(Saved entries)

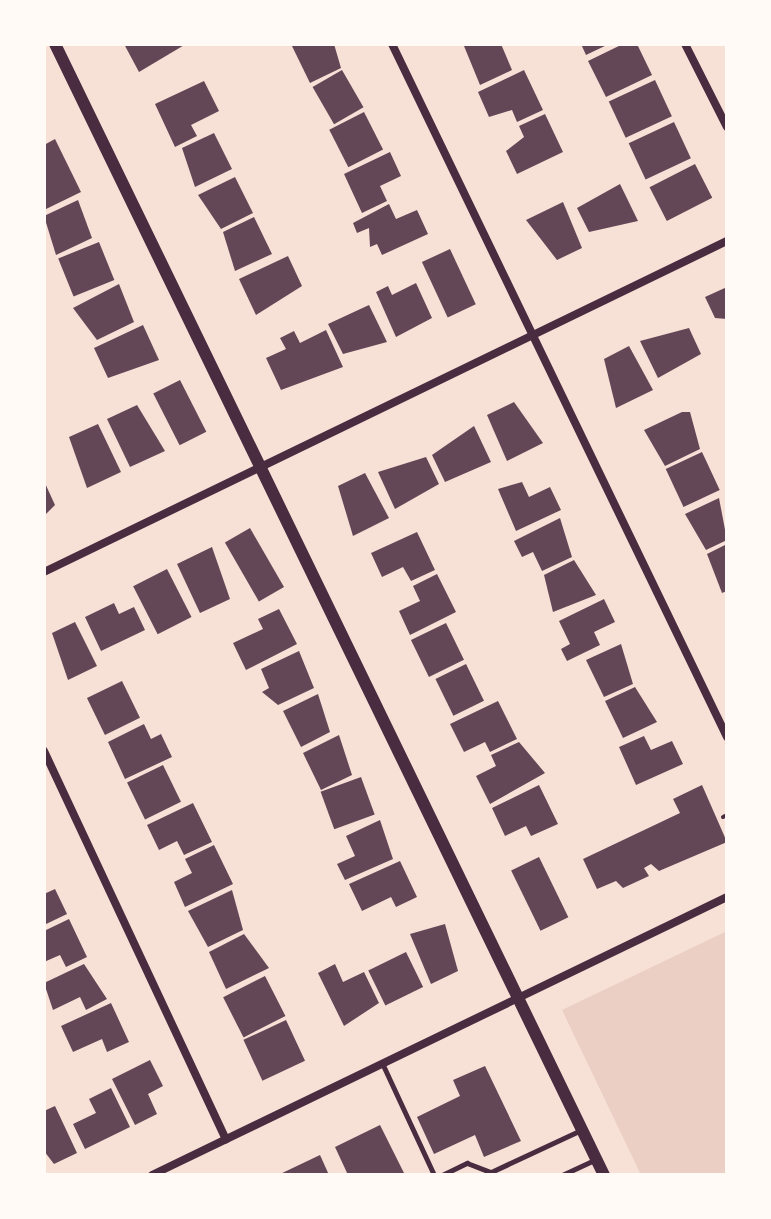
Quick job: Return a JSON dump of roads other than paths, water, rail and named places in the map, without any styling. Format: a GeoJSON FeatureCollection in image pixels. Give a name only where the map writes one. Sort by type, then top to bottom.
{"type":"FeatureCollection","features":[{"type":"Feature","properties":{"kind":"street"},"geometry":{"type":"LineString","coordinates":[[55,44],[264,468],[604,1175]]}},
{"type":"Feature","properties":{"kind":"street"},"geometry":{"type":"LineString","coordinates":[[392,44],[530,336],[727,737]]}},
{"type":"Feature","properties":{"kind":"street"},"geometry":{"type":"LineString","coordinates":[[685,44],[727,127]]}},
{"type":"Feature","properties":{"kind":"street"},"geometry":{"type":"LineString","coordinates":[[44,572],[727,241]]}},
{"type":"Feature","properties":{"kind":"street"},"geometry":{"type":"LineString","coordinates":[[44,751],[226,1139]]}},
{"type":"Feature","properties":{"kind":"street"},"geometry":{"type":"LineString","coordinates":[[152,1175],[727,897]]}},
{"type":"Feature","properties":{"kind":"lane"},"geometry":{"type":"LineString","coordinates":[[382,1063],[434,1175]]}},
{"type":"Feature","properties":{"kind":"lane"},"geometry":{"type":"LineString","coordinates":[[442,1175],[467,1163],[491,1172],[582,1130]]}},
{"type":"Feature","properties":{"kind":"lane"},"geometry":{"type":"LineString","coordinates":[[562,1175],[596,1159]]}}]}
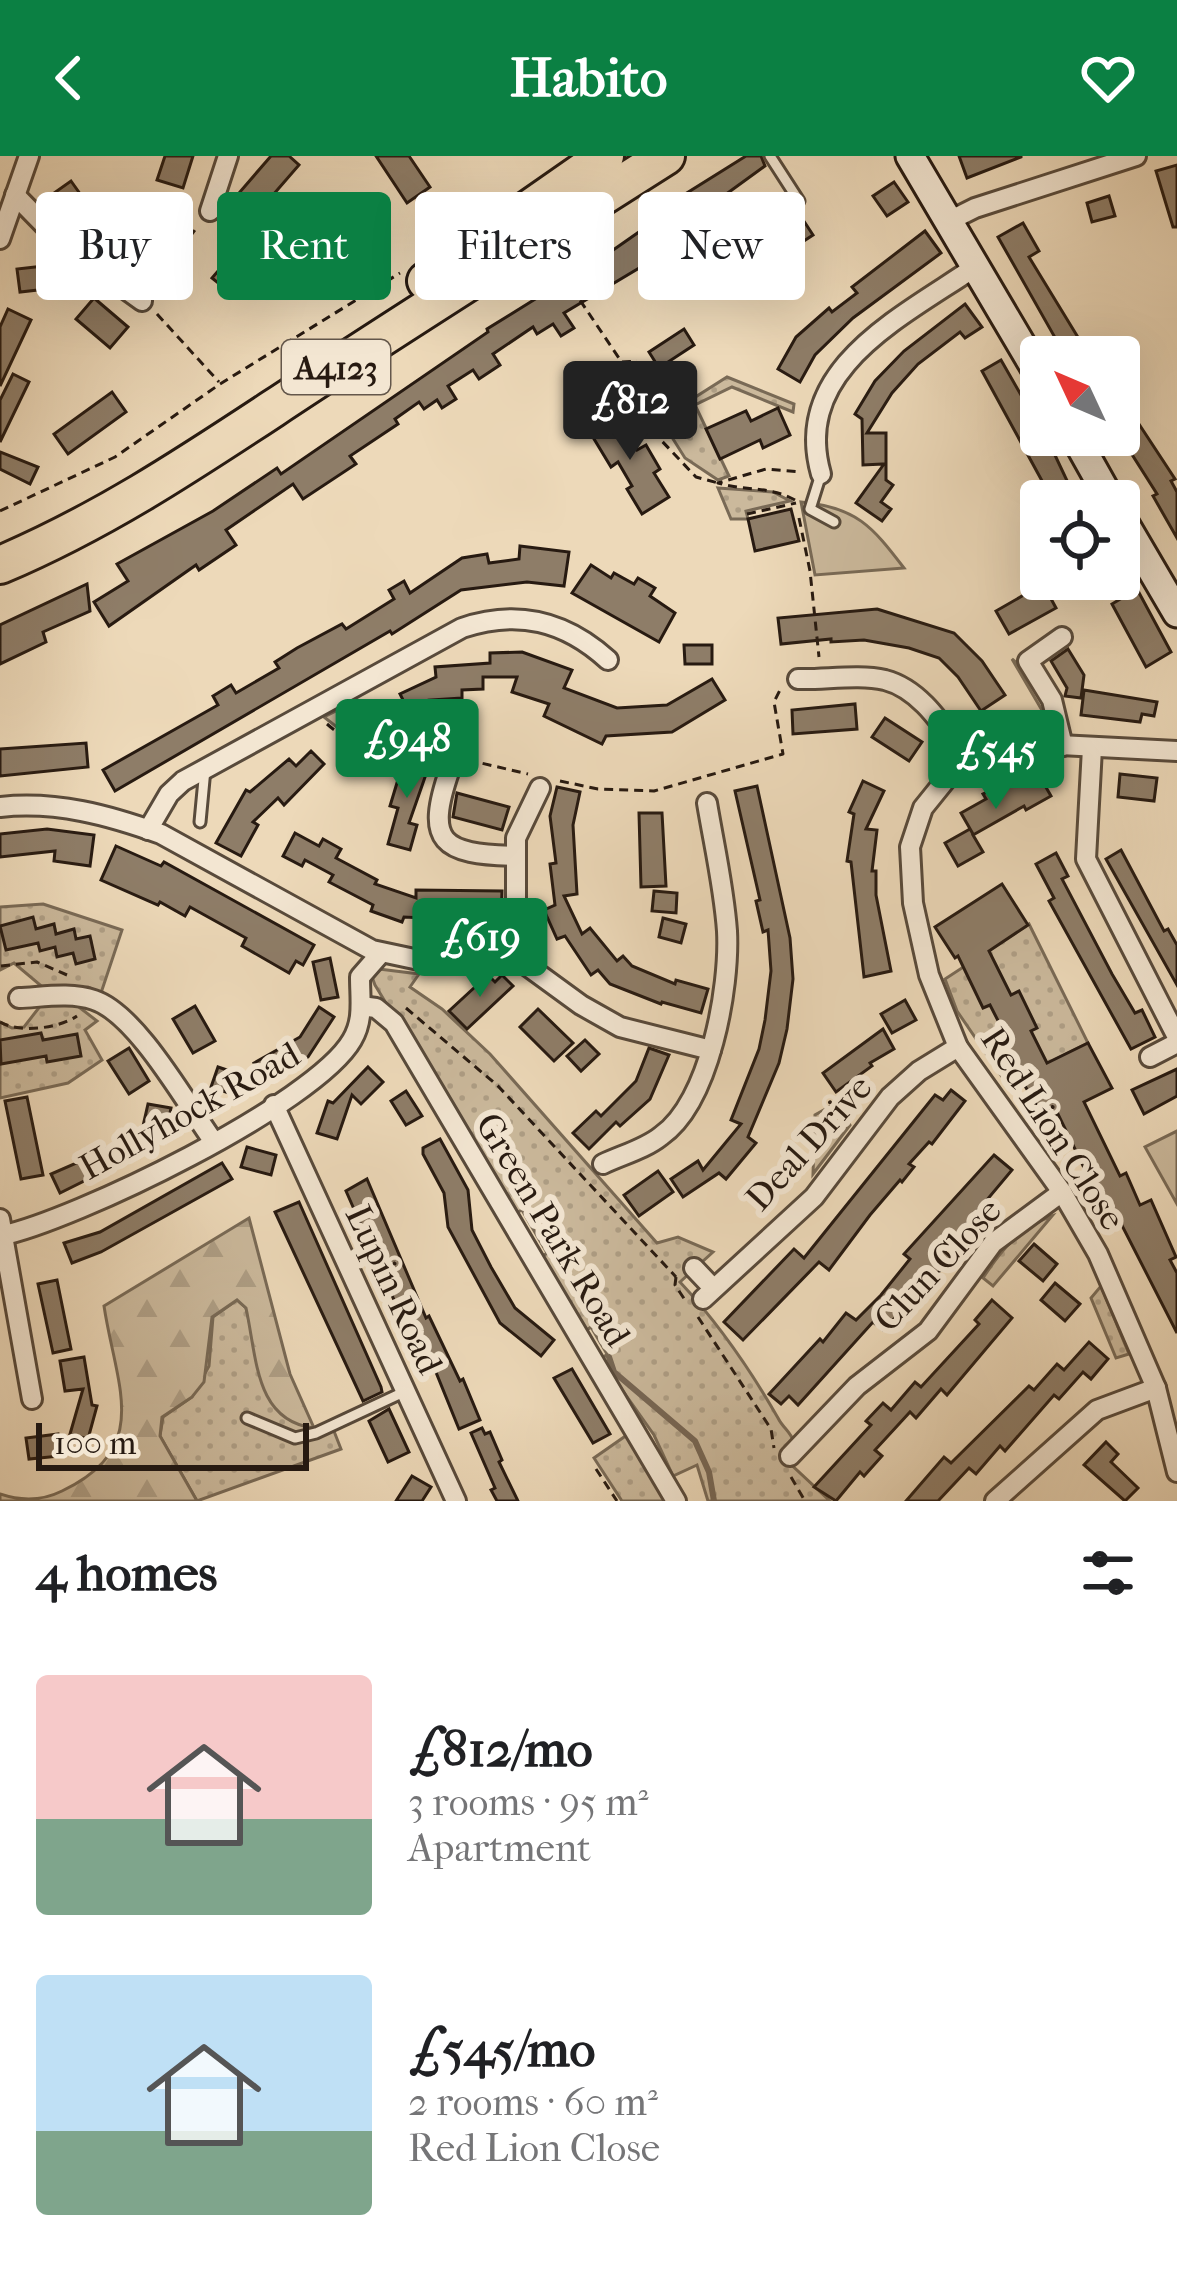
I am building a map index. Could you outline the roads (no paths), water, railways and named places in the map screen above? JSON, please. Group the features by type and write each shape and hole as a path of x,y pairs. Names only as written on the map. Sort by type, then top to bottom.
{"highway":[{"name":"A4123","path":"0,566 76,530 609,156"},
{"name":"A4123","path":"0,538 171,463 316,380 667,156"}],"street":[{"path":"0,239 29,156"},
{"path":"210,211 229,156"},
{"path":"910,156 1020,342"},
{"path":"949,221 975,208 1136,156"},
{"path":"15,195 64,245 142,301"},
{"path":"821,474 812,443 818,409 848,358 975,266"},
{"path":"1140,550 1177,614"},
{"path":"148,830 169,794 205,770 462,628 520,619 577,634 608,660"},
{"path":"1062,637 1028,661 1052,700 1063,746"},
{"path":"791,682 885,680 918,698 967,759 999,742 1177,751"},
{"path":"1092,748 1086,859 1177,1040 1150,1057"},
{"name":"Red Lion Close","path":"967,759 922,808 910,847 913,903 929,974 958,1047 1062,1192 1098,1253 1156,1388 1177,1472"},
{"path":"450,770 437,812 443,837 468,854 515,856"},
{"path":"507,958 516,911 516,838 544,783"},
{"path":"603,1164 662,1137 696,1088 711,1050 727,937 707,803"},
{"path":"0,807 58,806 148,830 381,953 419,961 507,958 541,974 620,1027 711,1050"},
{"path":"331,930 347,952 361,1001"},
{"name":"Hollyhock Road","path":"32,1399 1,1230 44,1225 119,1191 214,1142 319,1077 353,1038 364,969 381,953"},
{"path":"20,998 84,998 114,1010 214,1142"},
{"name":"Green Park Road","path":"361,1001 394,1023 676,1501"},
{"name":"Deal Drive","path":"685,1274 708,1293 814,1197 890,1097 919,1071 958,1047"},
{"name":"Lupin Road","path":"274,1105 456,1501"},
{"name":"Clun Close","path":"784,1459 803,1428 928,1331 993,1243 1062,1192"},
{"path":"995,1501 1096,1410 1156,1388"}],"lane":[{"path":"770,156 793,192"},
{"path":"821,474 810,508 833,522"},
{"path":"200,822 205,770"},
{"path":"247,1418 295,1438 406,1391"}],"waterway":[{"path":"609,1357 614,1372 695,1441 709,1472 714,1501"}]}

[Task details] An exact, image-free transcription of all the records above is needed.

[Result]
Quick job: Return a JSON dump of roads other than paths, water, rail and named places in the map, without any styling. Format: a GeoJSON FeatureCollection in image pixels. Give a name only where the map writes one. Sort by type, then top to bottom.
{"type":"FeatureCollection","features":[{"type":"Feature","properties":{"kind":"street"},"geometry":{"type":"LineString","coordinates":[[55,44],[264,468],[604,1175]]}},
{"type":"Feature","properties":{"kind":"street"},"geometry":{"type":"LineString","coordinates":[[392,44],[530,336],[727,737]]}},
{"type":"Feature","properties":{"kind":"street"},"geometry":{"type":"LineString","coordinates":[[685,44],[727,127]]}},
{"type":"Feature","properties":{"kind":"street"},"geometry":{"type":"LineString","coordinates":[[44,572],[727,241]]}},
{"type":"Feature","properties":{"kind":"street"},"geometry":{"type":"LineString","coordinates":[[44,751],[226,1139]]}},
{"type":"Feature","properties":{"kind":"street"},"geometry":{"type":"LineString","coordinates":[[152,1175],[727,897]]}},
{"type":"Feature","properties":{"kind":"lane"},"geometry":{"type":"LineString","coordinates":[[382,1063],[434,1175]]}},
{"type":"Feature","properties":{"kind":"lane"},"geometry":{"type":"LineString","coordinates":[[442,1175],[467,1163],[491,1172],[582,1130]]}},
{"type":"Feature","properties":{"kind":"lane"},"geometry":{"type":"LineString","coordinates":[[562,1175],[596,1159]]}}]}
I am building a map index. Could you outline the roads (no paths), water, railways and named places in the map screen above? JSON, please. Group the features by type and write each shape and hole as a path of x,y pairs. Names only as written on the map. Sort by type, then top to bottom.
{"highway":[{"name":"A4123","path":"0,566 76,530 609,156"},
{"name":"A4123","path":"0,538 171,463 316,380 667,156"}],"street":[{"path":"0,239 29,156"},
{"path":"210,211 229,156"},
{"path":"910,156 1020,342"},
{"path":"949,221 975,208 1136,156"},
{"path":"15,195 64,245 142,301"},
{"path":"821,474 812,443 818,409 848,358 975,266"},
{"path":"1140,550 1177,614"},
{"path":"148,830 169,794 205,770 462,628 520,619 577,634 608,660"},
{"path":"1062,637 1028,661 1052,700 1063,746"},
{"path":"791,682 885,680 918,698 967,759 999,742 1177,751"},
{"path":"1092,748 1086,859 1177,1040 1150,1057"},
{"name":"Red Lion Close","path":"967,759 922,808 910,847 913,903 929,974 958,1047 1062,1192 1098,1253 1156,1388 1177,1472"},
{"path":"450,770 437,812 443,837 468,854 515,856"},
{"path":"507,958 516,911 516,838 544,783"},
{"path":"603,1164 662,1137 696,1088 711,1050 727,937 707,803"},
{"path":"0,807 58,806 148,830 381,953 419,961 507,958 541,974 620,1027 711,1050"},
{"path":"331,930 347,952 361,1001"},
{"name":"Hollyhock Road","path":"32,1399 1,1230 44,1225 119,1191 214,1142 319,1077 353,1038 364,969 381,953"},
{"path":"20,998 84,998 114,1010 214,1142"},
{"name":"Green Park Road","path":"361,1001 394,1023 676,1501"},
{"name":"Deal Drive","path":"685,1274 708,1293 814,1197 890,1097 919,1071 958,1047"},
{"name":"Lupin Road","path":"274,1105 456,1501"},
{"name":"Clun Close","path":"784,1459 803,1428 928,1331 993,1243 1062,1192"},
{"path":"995,1501 1096,1410 1156,1388"}],"lane":[{"path":"770,156 793,192"},
{"path":"821,474 810,508 833,522"},
{"path":"200,822 205,770"},
{"path":"247,1418 295,1438 406,1391"}],"waterway":[{"path":"609,1357 614,1372 695,1441 709,1472 714,1501"}]}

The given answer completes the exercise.